In Photos: UNESCO's list of the intangible cultural heritage of humanity for 2023Image: Aygül Harmancı © MoCT, 2022
Women sort and break the olives during the harvest. In Türkiye, olive cultivation refers to grafting, pruning and fertilising wild olive trees, called delice, and picking, harvesting and processing the olives. The methods used are based on traditional knowledge and practices concerning nature, such as ideal soil characteristics, climate and manure. The olive trees are grafted and picked according to the folk calendar, and several rituals, festivals and social practices (such as folk plays, dances, contests and feasts) mark the beginning and end of the harvest season. For instance, villagers come together to pick the first olives of the season, and some olives are deliberately left in the groves for poor people to pick. Traditional knowledge, methods and practices have been transmitted orally and by participating in the associated practices within families and villages for centuries. In addition to the symbolism of the olive tree and leaf (which are associated with peace, eternity, wisdom and harmony), the practices concerning olive cultivation enhance solidarity, cooperation and harmony within the community.

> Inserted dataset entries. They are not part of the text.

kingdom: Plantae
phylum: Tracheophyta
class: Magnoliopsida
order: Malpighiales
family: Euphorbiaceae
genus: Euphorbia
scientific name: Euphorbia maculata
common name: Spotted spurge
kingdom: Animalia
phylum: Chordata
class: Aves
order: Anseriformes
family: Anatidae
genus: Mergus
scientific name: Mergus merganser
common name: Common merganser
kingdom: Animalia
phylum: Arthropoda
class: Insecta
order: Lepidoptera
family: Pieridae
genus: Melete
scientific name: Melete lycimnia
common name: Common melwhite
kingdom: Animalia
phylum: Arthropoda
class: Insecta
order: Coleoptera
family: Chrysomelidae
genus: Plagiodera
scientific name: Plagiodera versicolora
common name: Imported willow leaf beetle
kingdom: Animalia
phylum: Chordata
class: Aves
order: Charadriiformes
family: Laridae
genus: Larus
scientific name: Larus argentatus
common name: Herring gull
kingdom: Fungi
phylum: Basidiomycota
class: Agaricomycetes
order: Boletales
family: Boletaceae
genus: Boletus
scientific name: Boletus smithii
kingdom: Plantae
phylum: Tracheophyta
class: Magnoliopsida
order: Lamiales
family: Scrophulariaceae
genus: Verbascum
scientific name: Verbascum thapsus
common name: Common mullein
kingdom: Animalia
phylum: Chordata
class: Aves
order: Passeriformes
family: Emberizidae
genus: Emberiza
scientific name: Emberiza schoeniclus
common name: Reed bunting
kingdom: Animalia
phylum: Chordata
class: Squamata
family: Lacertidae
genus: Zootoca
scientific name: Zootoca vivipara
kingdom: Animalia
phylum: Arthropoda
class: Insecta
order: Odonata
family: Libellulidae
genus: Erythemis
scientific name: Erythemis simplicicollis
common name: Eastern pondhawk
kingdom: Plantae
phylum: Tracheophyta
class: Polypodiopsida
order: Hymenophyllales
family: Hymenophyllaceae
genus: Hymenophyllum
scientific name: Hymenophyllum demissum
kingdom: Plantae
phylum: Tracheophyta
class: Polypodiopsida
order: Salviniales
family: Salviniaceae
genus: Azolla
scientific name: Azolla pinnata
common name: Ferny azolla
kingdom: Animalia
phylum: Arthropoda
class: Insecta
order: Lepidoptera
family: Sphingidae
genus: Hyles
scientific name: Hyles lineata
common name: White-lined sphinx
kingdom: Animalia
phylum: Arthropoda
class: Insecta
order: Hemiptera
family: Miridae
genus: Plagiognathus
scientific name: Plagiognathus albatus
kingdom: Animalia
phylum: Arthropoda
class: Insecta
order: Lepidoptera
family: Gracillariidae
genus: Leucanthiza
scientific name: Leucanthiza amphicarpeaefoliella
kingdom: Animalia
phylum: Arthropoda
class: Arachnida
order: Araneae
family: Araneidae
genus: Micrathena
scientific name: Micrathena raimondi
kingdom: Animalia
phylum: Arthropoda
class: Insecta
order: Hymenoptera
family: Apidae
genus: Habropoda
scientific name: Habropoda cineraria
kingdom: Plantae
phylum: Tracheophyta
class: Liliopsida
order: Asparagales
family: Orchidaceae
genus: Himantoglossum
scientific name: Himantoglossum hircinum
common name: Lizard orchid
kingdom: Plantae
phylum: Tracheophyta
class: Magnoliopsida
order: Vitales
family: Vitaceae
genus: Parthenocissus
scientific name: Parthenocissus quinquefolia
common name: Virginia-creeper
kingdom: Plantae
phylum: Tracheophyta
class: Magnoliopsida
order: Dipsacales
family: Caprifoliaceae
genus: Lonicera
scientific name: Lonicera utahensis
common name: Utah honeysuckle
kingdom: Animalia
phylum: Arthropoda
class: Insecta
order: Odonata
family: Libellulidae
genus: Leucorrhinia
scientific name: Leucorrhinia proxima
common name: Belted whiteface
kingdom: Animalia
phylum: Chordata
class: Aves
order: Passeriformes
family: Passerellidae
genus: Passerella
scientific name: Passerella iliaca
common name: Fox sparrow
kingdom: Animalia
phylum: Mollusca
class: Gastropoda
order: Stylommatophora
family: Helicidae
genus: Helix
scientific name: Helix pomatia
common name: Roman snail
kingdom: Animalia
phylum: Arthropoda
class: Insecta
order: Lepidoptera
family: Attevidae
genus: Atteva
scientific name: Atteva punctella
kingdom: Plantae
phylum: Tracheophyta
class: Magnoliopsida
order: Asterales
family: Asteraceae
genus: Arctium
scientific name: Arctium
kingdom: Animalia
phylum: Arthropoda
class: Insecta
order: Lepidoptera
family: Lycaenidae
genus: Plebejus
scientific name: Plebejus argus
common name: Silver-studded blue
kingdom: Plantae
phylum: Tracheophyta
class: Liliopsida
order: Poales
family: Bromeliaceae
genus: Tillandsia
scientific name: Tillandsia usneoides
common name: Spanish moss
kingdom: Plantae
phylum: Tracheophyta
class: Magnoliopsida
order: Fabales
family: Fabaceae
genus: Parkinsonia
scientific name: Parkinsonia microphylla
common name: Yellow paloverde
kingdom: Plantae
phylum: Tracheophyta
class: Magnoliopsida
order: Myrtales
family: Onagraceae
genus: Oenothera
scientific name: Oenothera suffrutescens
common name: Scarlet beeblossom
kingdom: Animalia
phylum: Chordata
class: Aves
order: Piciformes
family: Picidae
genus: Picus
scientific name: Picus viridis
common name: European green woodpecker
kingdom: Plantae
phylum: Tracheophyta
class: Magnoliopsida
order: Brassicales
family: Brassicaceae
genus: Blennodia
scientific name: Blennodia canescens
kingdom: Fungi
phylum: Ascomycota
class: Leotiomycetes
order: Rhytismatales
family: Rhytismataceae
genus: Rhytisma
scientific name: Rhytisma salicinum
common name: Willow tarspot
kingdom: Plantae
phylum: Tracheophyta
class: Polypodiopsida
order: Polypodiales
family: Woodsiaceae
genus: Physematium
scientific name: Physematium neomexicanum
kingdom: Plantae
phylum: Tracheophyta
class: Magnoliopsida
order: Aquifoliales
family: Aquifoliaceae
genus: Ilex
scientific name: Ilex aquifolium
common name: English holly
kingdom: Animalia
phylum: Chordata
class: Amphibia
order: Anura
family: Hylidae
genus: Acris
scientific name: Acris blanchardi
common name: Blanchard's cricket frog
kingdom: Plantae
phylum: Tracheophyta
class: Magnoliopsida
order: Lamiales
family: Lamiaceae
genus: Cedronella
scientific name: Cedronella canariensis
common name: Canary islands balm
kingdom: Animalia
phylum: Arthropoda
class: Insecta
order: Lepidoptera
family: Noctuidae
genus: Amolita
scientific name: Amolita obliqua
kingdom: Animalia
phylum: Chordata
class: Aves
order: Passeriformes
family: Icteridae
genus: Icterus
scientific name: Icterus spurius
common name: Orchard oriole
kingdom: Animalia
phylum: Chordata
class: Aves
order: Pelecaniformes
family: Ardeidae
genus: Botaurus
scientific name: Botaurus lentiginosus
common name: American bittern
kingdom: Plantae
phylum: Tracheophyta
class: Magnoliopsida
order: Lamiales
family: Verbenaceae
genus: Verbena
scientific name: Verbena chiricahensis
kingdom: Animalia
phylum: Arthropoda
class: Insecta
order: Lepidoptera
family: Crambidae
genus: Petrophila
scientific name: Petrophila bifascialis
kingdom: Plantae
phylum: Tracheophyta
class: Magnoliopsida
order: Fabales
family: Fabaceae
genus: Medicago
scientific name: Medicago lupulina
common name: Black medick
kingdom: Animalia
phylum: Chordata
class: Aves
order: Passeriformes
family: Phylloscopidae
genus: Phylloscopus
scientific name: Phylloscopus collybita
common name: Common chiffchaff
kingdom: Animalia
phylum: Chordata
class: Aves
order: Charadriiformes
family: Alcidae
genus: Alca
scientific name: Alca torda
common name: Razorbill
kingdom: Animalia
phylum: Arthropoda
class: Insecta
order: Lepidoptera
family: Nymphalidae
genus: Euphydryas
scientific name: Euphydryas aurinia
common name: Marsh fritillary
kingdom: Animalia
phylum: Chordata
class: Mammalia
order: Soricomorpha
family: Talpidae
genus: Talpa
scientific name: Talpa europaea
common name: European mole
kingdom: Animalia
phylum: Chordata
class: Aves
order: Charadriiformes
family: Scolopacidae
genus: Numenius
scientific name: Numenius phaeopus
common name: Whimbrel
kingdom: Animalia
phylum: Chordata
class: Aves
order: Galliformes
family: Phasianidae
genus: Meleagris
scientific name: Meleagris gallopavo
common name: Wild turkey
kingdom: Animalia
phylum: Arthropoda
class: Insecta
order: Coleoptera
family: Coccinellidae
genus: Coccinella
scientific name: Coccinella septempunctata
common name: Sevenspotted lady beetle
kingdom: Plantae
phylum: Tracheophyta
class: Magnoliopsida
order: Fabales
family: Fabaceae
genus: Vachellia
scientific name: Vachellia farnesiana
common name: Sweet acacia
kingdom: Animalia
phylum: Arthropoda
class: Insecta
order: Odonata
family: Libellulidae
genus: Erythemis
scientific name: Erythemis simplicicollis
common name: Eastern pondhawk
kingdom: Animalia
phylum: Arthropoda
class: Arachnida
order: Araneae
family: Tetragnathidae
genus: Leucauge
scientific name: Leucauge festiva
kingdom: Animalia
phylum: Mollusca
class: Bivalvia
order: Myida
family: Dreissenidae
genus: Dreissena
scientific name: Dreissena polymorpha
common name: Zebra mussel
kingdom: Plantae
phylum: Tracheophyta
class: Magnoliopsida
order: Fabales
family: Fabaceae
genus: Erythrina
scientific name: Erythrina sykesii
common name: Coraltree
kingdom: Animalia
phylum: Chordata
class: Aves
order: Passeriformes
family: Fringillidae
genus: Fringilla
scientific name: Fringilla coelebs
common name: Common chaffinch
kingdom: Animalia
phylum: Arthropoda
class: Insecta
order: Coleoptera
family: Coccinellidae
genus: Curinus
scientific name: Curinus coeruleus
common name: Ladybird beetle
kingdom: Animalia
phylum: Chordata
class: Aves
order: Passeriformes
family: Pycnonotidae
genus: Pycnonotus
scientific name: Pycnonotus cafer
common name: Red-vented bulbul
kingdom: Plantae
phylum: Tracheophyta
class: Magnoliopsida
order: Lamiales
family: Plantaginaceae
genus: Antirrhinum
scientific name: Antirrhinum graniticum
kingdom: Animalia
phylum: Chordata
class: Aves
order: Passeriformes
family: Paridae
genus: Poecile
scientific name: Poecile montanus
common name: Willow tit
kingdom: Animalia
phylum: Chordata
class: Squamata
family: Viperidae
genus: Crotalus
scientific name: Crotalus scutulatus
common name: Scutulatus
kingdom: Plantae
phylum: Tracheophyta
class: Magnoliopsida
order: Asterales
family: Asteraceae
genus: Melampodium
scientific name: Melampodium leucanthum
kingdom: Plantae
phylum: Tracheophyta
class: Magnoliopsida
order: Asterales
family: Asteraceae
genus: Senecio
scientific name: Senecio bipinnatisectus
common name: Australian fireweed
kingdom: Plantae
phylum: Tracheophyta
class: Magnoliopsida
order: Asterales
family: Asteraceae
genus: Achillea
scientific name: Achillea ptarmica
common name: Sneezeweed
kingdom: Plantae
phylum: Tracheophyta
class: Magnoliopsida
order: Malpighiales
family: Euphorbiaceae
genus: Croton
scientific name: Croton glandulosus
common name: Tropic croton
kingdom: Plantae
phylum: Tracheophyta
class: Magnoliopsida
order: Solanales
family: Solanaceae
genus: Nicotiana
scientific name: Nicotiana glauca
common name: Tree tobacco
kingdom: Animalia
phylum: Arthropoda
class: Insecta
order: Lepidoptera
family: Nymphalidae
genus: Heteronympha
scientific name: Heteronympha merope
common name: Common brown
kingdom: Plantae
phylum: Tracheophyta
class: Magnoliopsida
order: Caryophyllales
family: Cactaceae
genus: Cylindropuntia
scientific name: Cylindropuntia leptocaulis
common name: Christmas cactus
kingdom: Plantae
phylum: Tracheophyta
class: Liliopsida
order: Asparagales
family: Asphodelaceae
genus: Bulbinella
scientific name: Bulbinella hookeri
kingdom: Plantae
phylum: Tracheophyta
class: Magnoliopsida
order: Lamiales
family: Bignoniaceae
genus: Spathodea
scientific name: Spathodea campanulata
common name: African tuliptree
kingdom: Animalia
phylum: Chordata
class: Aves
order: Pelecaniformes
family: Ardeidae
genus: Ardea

22. Safeguarding foster care heritage in the merciful city of Geel: a community-based care model in Belgium

In Photos: UNESCO's list of the intangible cultural heritage of humanity for 2023Image: Bert De Deken © OPZ Geel, 2021
A photo of a foster family in Geel: Ann (left) with her son (right) and two boarders. The Belgian town of Geel is known for its tradition of hosting people with mental disorders in the homes of foster families. A form of psychiatric care, the community-based practice encourages the social participation of mentally vulnerable people while destigmatising mental illness. Over time, the practice has evolved into a scientifically and medically supported programme, with laws and decrees defining the conditions, responsibilities and rights of foster families, guests and the Public Psychiatric Care Centre. The programme highlights the complementarity of diverse healthcare approaches by nurturing a warm-hearted ecosystem where cultural and healthcare practices and medical institutions merge. It is a cost-effective mental health service that ensures healthy lives and promotes well-being for all ages.